Public Sector Union, Swan Song?

 

Brother, Can you spare a dime?

This is big. It was a 5-4 vote and probably represents the biggest change in labor relations ever before the court. Reading a portion of the decision, it seems simple and straightforward. I don’t see how the four dissenting justices can justify their stance, under the law. SCOTUS-rules-in-Janus-v-AFSMCE-that-government-unions-can not-make-non-members-pay-dues/

For those of you unfamiliar with the right to work, either by law or labor agreement here it is. We are talking public sector unions, police, fire, teacher, government workers and anybody else employed by a state, local, or federal government who is represented by a union. Employees could opt out of union participation by paying a fee, usually monthly.

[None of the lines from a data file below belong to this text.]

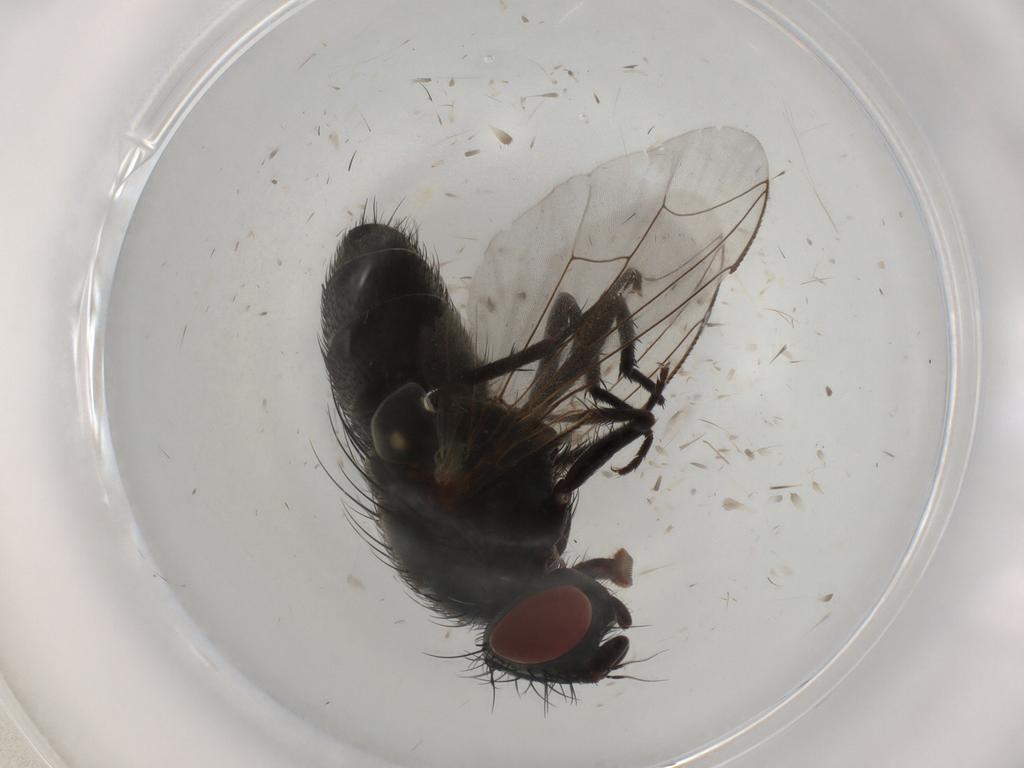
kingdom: Animalia
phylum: Arthropoda
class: Insecta
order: Diptera
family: Sarcophagidae
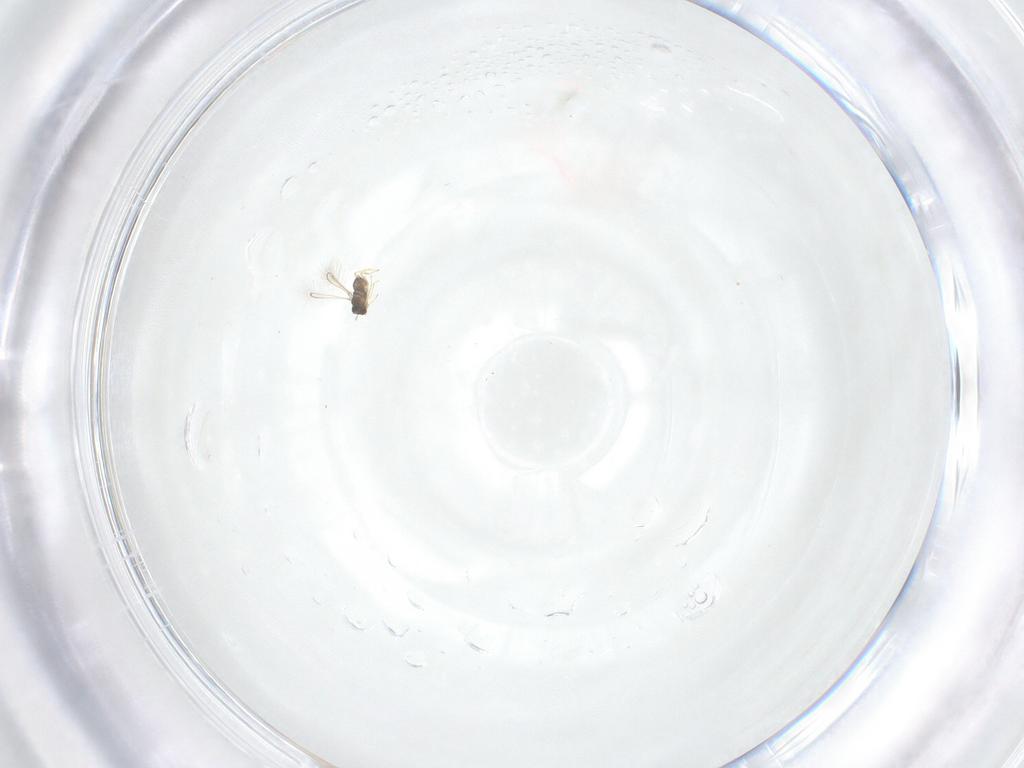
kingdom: Animalia
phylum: Arthropoda
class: Insecta
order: Hymenoptera
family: Mymaridae
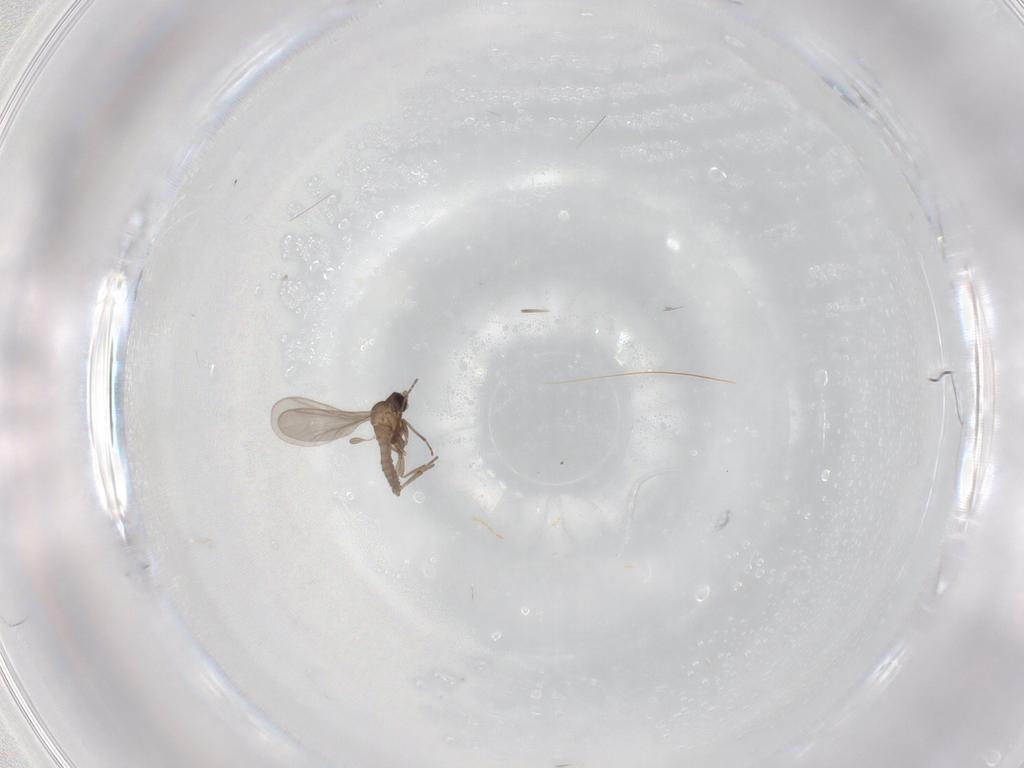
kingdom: Animalia
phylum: Arthropoda
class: Insecta
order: Diptera
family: Sciaridae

The money went to the union and was used for, among other things, political action.

Non-union members, subject to the fee, objected to how their money was being used. They had no control over it and had no say when the union used the money to endorse causes the union supported but were not supported by the non-union employees.

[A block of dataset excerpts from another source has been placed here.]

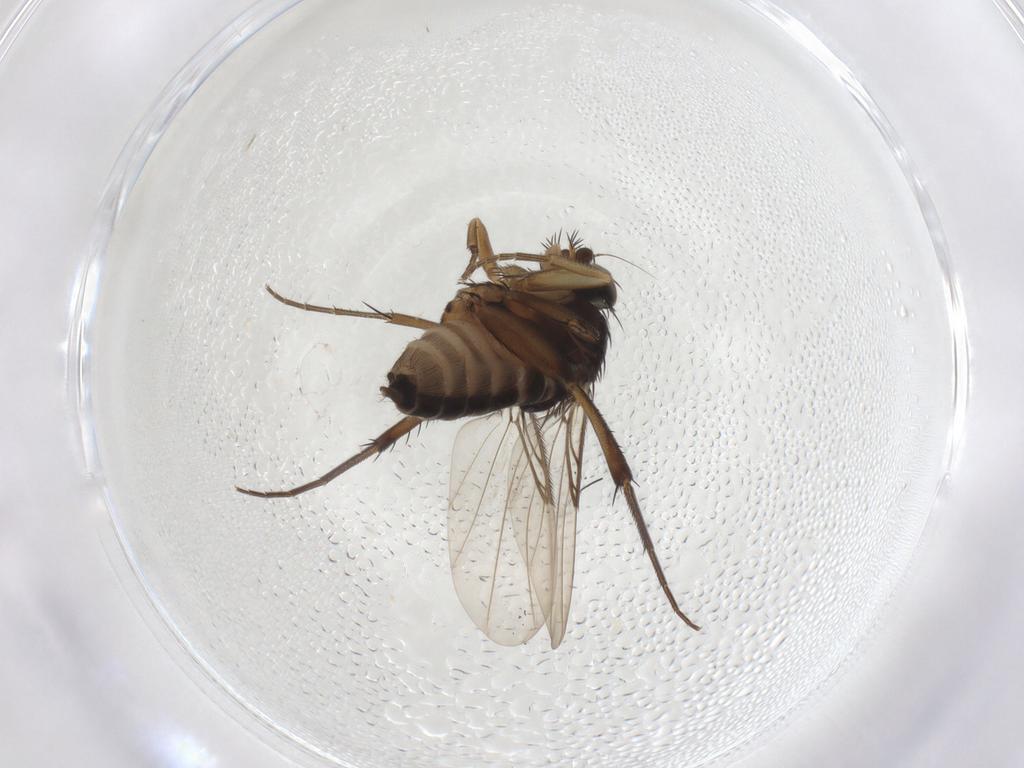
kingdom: Animalia
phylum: Arthropoda
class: Insecta
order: Diptera
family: Phoridae
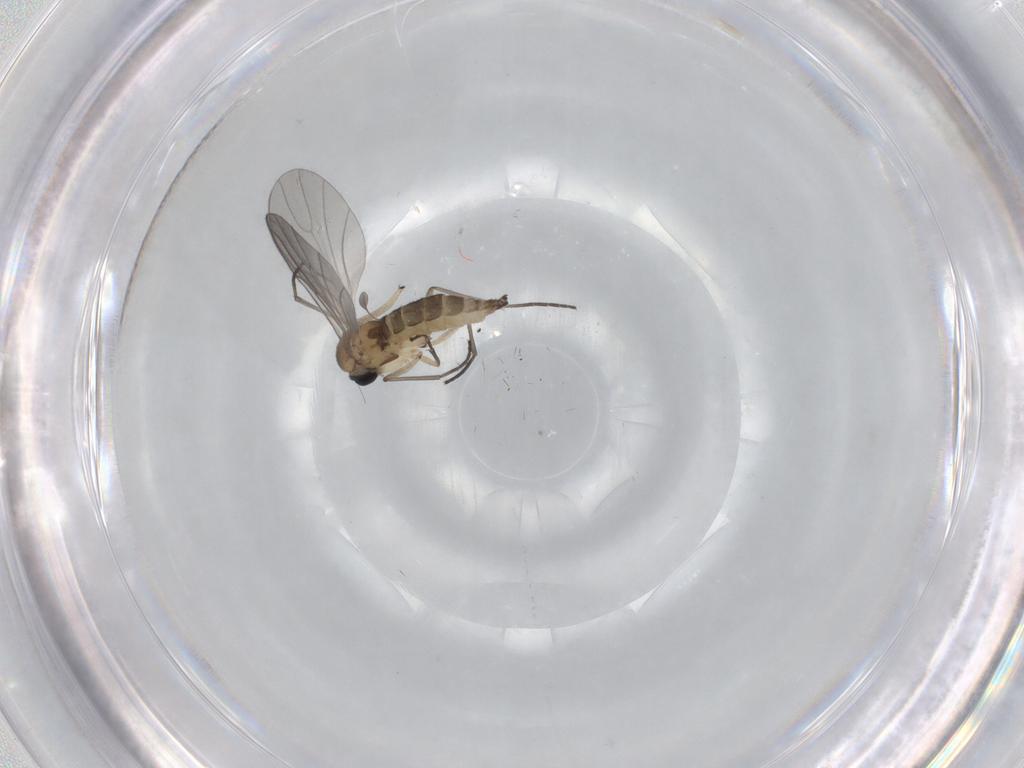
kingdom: Animalia
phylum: Arthropoda
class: Insecta
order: Diptera
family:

The union and assorted other scum will point out this decision defy all previous rulings dealing with the same subject. They would be wrong. The question in previous rulings was, “did the government have the authority to enter into such an agreement.” The new and improved question before the court is,”can the government make an employee donate money to a cause that he/she does not support?”

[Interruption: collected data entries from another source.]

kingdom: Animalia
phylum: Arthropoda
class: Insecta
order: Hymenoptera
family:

The Roberts Court basically said everybody gets the idea that freedom of speech allows the individual to speak out for or against a particular topic. The flip side is that people also have the right to withhold their support and approval. These are government employees whose right to express their opinions have been stripped away by government action, thus violating their right to free speech.

There is a lesson to be learned here. Once the court addresses an issue the core concept may have applications that are unanticipated at the time. The lawmaker and judges don’t get to say we’ll use this bit here, but not there. Don’t believe me? Look these cases up: Griswold v. Connecticut, 381 U.S. 479, Katz V United States 389 U.S.347, and Roe v. Wade, 410 U.S. 113 (1973). I don’t know what was going through the justices minds when these cases were decided, but I know where their heads were at.

What does this decision mean, in the long run? The Democratic party just lost a huge block of funds that they thought was theirs exclusively. Planned Parenthood is also in the same boat. This could break the back of public sector unions. The services public sector unions offer can be easily duplicated, with one exception. That would be the selection of a collective bargaining unit. For the first time since the inception of collective bargaining, the rank and file have the ability to select a negotiation team to meet their local needs rather than a bargaining team that pays lip service to local requirements while pursuing a national agenda.

The big story here isn’t the release of thousands of reluctant workers paying money towards a cause they don’t support, it’s the loss on 100’s of millions of campaign funds channeled directly to the Democrats.